ColSmolVLM-alpha

Property	Value
Base Model	vidore/ColSmolVLM-base
License	Apache 2.0 (backbone) / MIT (adapters)
Paper	ColPali: Efficient Document Retrieval with Vision Language Models
Training Data	127,460 query-page pairs

What is colsmolvlm-alpha?

ColSmolVLM-alpha is an innovative visual language model designed for efficient document retrieval.
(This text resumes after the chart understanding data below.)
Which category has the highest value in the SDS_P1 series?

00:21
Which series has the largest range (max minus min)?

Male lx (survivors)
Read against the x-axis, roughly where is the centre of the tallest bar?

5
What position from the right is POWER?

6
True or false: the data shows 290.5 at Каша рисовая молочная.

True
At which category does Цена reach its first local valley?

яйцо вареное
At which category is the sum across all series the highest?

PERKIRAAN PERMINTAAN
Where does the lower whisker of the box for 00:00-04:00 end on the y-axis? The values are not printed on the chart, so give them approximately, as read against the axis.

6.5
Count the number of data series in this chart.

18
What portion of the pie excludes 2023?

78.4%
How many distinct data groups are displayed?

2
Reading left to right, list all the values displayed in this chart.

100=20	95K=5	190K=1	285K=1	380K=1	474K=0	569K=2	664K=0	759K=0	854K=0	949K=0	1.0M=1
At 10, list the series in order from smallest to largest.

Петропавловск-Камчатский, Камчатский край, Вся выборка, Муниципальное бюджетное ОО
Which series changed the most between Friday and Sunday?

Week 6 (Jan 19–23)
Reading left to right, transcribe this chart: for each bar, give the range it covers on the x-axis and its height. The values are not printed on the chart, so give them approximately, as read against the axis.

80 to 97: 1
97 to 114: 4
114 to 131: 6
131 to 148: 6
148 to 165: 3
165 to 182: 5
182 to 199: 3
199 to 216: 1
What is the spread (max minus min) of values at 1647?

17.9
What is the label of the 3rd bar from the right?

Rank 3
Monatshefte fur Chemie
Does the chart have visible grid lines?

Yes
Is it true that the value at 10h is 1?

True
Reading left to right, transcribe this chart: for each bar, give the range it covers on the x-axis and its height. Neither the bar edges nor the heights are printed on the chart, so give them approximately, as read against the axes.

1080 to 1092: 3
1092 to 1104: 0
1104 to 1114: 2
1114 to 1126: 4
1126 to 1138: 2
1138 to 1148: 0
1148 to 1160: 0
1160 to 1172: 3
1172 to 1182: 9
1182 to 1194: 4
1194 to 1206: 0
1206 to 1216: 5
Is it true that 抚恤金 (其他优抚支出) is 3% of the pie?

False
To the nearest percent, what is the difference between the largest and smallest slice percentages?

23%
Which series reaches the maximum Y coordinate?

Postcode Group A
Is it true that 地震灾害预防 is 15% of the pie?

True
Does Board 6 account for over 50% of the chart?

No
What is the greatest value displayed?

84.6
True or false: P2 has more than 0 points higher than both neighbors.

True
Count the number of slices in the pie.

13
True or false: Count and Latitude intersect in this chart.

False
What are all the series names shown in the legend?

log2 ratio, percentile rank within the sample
It extends SmolVLM by incorporating ColBERT-style multi-vector representations for both text and images. This version was trained with a batch size of 128 for 3 epochs, utilizing the PEFT (Parameter Efficient Fine-Tuning) approach with LoRA adapters.

Implementation Details

The model employs bfloat16 format and uses LoRA with alpha=32 and r=32 on transformer layers. It's trained using a paged_adamw_8bit optimizer on a 4 GPU setup with data parallelism, featuring a learning rate of 5e-4 with linear decay and 2.5% warmup steps.

Trained on 127,460 query-page pairs (63% academic datasets, 37% synthetic data)
Uses flash attention 2 for efficient processing
Implements ColBERT late interaction mechanism

Core Capabilities

Multi-vector representation generation for both text and images
Efficient document indexing from visual features
Zero-shot generalization to non-English languages
PDF document processing and retrieval

Frequently Asked Questions

Q: What makes this model unique?

The model combines the efficiency of SmolVLM with ColBERT's multi-vector representation strategy, enabling more nuanced document retrieval capabilities while maintaining computational efficiency.

Q: What are the recommended use cases?

The model is particularly suited for PDF document retrieval tasks, especially in academic and professional contexts where precise document matching is crucial. It's designed to handle both text and visual elements effectively.